Around one million Afghans are registered as refugees in Pakistan and 880,000 more have legal status to remain, according to the latest United Nations figures.
But Pakistan’s caretaker government on Tuesday said a further 1.73 million Afghans were living in Pakistan without any legal status, and set a November 1 deadline for them to leave or face expulsion.
In a statement shared with Al Jazeera, rights group Amnesty International on Wednesday urged Pakistan to continue its “historic support” for Afghan refugees by enabling them to live with dignity and free from the fear of deportation to Afghanistan.
“They are living incredibly precarious lives where they are either having to undergo arduous processes for registering as refugees in Pakistan; or are stuck in lengthy processes waiting to obtain relocation to another country. A forced return to Afghanistan could put them at grave risk,” it said.
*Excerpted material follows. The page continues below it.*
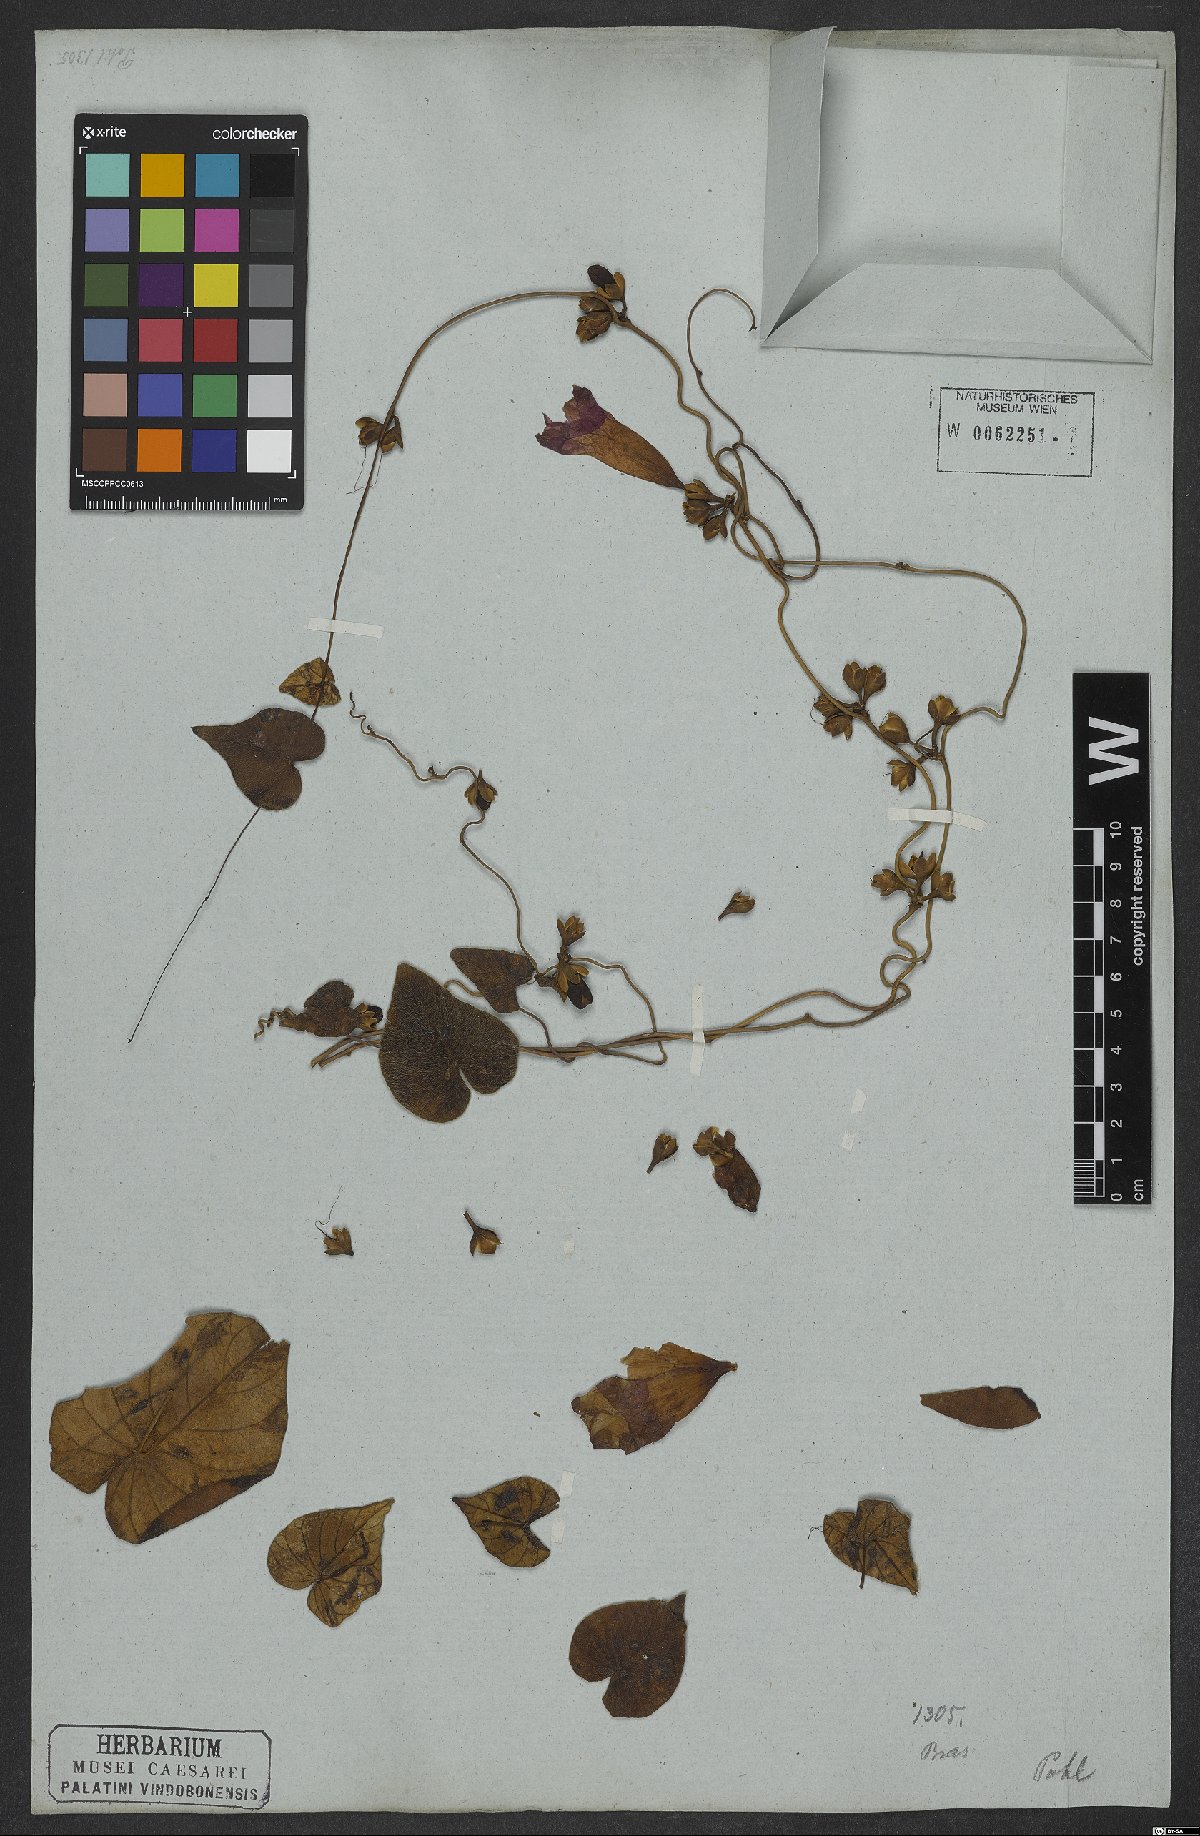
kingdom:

Amnesty called on the United Nations High Commission for Refugees (UNHCR) to expedite registration and reviews of applications from Afghans seeking international protection in Pakistan and asked Pakistan to stop the crackdown against the refugees.
Tensions between neighbours
Afghans have migrated to neighbouring Pakistan over decades of conflict during the Soviet invasion, the following civil war and the United States-led occupation. Nearly 600,000 Afghans have arrived since the Taliban seized power in Kabul in 2021.
Taliban authorities have been trying to tempt back those who left, despite the nation suffering from a massive scaleback of aid following the collapse of the US-backed government.
To justify its crackdown, Pakistan’s caretaker Interior Minister Sarfraz Bugti alleged that Afghan nationals had carried out 14 out of 24 suicide bombings in Pakistan this year.
The Taliban rejected the charge.
“We deny all these claims because Afghans have migrated to other countries for their safety, their security,” said Abdul Mutalib Haqqani, spokesman for the Afghan Ministry of Refugees and Repatriation.
“It’s natural when someone migrates to another country for his safety, he would never want insecurity there,” he told AFP news agency.
Pakistan’s ultimatum to the migrants, most of whom have been living in the country for years, came after a meeting of civil and military leaders to review the law-and-order situation following two suicide bombings on Friday that killed at least 57 people.
Bugti said one of the suicide bombers was an Afghan national, and he also accused India’s intelligence agency of involvement.
Relations between the Taliban and the Pakistan government have deteriorated markedly, with border clashes temporarily closing the main trade route between the neighbours last month.
Islamabad alleges that armed groups use Afghan soil to train fighters and plan attacks inside Pakistan. The Taliban denies the accusation, saying Pakistan’s security problems are home-grown.
A caretaker government was installed in August to guide Pakistan through to elections expected sometime in the coming months, and the military has been able to exert more influence as a result of the uncertainty and instability in the country.